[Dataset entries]
━━━━━━
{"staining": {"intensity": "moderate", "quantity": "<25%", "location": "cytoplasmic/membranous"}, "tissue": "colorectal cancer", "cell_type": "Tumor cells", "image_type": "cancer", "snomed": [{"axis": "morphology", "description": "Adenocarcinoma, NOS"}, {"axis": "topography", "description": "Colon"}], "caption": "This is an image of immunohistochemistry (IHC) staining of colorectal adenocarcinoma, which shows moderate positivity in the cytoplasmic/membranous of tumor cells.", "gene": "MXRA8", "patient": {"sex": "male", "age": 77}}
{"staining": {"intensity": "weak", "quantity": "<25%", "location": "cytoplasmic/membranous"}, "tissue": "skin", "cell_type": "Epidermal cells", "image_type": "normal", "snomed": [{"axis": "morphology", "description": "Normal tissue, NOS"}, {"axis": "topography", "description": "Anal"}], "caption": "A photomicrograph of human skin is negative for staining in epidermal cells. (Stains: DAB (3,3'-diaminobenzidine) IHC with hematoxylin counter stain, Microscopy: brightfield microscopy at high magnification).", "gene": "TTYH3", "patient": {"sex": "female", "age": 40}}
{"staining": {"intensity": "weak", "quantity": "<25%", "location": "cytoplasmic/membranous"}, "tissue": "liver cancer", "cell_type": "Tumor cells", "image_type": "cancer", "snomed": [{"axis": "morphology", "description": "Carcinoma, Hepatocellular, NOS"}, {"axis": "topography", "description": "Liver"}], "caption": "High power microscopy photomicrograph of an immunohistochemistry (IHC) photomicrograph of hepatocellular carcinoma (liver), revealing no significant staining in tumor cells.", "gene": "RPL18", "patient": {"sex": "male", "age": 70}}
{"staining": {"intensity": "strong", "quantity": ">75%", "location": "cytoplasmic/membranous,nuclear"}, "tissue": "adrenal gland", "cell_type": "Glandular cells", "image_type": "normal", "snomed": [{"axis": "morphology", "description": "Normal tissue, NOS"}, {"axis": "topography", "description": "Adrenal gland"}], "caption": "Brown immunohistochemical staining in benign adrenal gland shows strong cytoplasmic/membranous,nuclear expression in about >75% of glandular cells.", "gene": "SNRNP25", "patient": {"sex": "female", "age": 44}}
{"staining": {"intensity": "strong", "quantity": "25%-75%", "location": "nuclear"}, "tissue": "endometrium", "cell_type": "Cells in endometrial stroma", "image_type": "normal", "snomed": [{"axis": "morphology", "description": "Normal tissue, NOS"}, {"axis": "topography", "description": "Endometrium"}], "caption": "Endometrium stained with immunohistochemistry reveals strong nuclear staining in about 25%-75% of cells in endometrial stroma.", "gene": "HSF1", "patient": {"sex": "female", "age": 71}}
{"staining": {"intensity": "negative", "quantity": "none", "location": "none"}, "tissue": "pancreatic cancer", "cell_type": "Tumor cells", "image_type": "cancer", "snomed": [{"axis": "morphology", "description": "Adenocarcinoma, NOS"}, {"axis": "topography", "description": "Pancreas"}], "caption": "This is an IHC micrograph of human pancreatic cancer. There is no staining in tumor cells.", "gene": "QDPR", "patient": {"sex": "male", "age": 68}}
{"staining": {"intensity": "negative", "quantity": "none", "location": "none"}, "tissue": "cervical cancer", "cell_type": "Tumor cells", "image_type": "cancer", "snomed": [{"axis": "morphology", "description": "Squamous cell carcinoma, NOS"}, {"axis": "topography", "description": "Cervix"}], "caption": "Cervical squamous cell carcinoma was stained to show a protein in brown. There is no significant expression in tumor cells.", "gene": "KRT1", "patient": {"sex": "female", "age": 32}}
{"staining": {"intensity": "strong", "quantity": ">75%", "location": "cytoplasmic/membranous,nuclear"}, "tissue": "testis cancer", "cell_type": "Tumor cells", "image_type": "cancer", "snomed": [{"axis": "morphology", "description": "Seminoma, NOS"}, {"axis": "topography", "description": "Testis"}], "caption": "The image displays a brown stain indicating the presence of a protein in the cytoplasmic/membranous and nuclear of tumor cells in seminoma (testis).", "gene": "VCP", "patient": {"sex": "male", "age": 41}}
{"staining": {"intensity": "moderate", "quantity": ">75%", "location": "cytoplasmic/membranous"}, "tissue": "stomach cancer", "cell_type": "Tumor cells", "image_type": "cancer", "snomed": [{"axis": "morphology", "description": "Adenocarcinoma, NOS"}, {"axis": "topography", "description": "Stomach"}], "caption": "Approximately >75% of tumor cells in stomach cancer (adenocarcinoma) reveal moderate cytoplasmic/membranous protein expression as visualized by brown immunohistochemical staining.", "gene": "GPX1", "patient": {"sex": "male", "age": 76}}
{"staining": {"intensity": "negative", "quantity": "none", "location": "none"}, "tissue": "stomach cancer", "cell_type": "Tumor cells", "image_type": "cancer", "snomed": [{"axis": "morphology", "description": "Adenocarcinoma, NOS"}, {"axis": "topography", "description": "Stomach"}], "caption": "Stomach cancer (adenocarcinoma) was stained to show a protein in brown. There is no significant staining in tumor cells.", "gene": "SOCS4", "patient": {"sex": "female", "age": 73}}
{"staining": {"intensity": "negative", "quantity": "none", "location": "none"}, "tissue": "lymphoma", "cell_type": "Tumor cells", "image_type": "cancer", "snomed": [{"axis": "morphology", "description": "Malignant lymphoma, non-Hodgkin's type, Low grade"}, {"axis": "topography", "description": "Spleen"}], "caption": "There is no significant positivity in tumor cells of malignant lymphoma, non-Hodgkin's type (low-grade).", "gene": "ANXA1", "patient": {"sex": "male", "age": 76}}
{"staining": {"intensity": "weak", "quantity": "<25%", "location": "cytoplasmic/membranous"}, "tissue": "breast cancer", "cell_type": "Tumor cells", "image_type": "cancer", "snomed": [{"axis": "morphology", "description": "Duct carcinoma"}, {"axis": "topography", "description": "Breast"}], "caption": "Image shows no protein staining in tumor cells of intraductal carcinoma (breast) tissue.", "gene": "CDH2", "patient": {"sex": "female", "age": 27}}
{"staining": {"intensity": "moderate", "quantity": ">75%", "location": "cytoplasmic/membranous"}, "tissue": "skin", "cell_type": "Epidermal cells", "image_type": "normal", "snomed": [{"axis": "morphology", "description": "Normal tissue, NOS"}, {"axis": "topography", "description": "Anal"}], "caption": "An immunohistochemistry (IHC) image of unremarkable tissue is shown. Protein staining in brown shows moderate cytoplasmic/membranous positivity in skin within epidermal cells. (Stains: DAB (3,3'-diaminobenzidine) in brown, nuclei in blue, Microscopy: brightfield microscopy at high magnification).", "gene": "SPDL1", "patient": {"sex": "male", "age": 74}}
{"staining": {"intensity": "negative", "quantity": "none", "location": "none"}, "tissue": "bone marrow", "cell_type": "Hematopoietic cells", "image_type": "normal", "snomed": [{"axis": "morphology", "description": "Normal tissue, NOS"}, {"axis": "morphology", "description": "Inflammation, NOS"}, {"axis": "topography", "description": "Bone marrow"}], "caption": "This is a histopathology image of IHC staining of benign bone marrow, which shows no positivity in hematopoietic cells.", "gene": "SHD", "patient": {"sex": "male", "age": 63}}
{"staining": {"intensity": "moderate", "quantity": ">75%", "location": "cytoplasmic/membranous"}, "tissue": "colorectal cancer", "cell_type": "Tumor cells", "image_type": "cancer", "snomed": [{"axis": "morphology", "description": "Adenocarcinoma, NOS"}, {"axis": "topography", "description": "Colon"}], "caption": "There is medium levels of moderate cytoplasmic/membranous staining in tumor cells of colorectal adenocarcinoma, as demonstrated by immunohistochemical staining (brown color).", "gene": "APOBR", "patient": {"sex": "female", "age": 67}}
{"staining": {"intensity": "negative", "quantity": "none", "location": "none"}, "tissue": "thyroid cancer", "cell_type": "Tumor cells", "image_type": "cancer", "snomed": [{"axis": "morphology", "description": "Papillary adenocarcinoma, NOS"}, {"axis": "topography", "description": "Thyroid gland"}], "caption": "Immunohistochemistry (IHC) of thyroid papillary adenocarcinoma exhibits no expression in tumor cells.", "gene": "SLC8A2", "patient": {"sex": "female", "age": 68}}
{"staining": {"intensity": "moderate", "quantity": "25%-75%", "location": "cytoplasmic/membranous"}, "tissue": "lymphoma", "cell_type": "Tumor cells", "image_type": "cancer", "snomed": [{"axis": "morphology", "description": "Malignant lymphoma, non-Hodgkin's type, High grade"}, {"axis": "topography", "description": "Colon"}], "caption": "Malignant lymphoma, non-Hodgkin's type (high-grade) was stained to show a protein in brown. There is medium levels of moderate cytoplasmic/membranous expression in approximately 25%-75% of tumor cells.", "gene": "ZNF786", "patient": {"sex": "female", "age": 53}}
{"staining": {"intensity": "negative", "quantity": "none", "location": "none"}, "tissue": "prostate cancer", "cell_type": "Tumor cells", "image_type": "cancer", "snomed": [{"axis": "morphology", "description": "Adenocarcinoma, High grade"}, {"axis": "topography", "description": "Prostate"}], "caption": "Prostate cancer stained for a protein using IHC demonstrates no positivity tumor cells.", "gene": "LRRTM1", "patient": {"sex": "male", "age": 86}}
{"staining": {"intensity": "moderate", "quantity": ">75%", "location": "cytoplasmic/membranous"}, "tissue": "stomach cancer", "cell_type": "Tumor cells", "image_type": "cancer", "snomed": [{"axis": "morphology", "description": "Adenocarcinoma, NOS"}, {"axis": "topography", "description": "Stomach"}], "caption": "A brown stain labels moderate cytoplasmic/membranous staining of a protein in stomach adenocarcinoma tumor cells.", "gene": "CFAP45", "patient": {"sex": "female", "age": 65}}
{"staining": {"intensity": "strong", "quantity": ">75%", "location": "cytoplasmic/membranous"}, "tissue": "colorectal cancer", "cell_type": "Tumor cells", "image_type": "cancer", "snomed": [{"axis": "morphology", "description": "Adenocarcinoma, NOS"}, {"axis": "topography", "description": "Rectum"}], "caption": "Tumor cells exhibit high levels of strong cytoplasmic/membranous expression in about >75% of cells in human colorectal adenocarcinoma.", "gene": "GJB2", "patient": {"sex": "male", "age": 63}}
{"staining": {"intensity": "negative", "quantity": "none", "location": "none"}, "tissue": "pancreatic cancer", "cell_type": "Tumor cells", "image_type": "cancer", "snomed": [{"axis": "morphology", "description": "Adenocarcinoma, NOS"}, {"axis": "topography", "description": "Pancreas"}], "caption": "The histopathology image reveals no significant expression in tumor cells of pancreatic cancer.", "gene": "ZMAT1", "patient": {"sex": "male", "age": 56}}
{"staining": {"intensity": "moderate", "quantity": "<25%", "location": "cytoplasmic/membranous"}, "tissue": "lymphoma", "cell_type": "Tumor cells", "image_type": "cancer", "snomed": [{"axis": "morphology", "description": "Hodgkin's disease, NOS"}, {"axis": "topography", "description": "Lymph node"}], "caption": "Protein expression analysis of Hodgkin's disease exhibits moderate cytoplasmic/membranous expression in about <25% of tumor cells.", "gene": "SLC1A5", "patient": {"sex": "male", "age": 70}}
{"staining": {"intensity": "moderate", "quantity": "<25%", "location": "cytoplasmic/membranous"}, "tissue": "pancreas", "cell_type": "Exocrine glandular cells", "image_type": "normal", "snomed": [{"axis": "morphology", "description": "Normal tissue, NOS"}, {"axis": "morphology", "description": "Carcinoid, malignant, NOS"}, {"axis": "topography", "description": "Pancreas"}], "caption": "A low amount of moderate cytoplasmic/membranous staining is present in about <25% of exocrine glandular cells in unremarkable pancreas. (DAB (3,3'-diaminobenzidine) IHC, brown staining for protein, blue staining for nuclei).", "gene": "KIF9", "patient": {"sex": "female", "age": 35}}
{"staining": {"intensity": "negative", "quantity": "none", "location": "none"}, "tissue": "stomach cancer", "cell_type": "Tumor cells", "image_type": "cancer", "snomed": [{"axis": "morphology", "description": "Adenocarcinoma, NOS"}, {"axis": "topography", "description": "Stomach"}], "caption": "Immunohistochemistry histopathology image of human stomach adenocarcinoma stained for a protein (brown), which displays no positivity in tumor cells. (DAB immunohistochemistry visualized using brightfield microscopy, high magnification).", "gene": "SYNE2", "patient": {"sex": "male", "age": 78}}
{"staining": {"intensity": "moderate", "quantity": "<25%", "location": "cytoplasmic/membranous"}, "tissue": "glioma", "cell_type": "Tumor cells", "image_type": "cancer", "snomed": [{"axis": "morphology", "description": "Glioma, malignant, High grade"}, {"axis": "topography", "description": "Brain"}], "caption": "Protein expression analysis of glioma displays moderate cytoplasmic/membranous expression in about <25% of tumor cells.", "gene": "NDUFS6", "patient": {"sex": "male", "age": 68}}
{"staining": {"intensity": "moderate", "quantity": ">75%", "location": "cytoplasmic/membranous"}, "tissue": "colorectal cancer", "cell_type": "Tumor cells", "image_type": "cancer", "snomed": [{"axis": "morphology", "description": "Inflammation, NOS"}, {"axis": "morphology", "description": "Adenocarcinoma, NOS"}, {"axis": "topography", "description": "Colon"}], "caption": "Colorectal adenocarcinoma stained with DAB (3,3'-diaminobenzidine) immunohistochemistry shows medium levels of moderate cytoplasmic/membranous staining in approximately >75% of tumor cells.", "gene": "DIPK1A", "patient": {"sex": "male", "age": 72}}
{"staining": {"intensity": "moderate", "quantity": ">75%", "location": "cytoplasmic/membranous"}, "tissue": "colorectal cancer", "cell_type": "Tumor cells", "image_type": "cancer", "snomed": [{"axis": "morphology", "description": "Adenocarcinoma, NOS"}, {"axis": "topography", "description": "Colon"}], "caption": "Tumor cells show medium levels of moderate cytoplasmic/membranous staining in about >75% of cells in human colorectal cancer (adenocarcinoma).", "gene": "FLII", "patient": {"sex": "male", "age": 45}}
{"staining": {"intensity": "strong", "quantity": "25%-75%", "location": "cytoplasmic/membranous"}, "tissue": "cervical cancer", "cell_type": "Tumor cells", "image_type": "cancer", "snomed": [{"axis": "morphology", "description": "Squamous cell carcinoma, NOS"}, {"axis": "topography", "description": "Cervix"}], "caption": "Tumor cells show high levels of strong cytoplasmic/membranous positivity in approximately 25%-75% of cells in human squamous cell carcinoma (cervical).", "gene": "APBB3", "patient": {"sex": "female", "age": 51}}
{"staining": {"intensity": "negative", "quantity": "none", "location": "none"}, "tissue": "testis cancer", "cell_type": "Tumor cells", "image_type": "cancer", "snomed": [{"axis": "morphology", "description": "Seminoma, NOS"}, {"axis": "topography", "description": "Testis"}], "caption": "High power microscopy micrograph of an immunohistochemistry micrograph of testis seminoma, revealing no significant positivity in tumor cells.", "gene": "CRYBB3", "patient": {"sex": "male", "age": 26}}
━━━━━━
Your goal: Go to the line with "non-Hodgkin's type, High" in the entries above and repeat every line from there through the line with "brown stain labels", exactly and with no other text.

Task solution:
{"staining": {"intensity": "moderate", "quantity": "25%-75%", "location": "cytoplasmic/membranous"}, "tissue": "lymphoma", "cell_type": "Tumor cells", "image_type": "cancer", "snomed": [{"axis": "morphology", "description": "Malignant lymphoma, non-Hodgkin's type, High grade"}, {"axis": "topography", "description": "Colon"}], "caption": "Malignant lymphoma, non-Hodgkin's type (high-grade) was stained to show a protein in brown. There is medium levels of moderate cytoplasmic/membranous expression in approximately 25%-75% of tumor cells.", "gene": "ZNF786", "patient": {"sex": "female", "age": 53}}
{"staining": {"intensity": "negative", "quantity": "none", "location": "none"}, "tissue": "prostate cancer", "cell_type": "Tumor cells", "image_type": "cancer", "snomed": [{"axis": "morphology", "description": "Adenocarcinoma, High grade"}, {"axis": "topography", "description": "Prostate"}], "caption": "Prostate cancer stained for a protein using IHC demonstrates no positivity tumor cells.", "gene": "LRRTM1", "patient": {"sex": "male", "age": 86}}
{"staining": {"intensity": "moderate", "quantity": ">75%", "location": "cytoplasmic/membranous"}, "tissue": "stomach cancer", "cell_type": "Tumor cells", "image_type": "cancer", "snomed": [{"axis": "morphology", "description": "Adenocarcinoma, NOS"}, {"axis": "topography", "description": "Stomach"}], "caption": "A brown stain labels moderate cytoplasmic/membranous staining of a protein in stomach adenocarcinoma tumor cells.", "gene": "CFAP45", "patient": {"sex": "female", "age": 65}}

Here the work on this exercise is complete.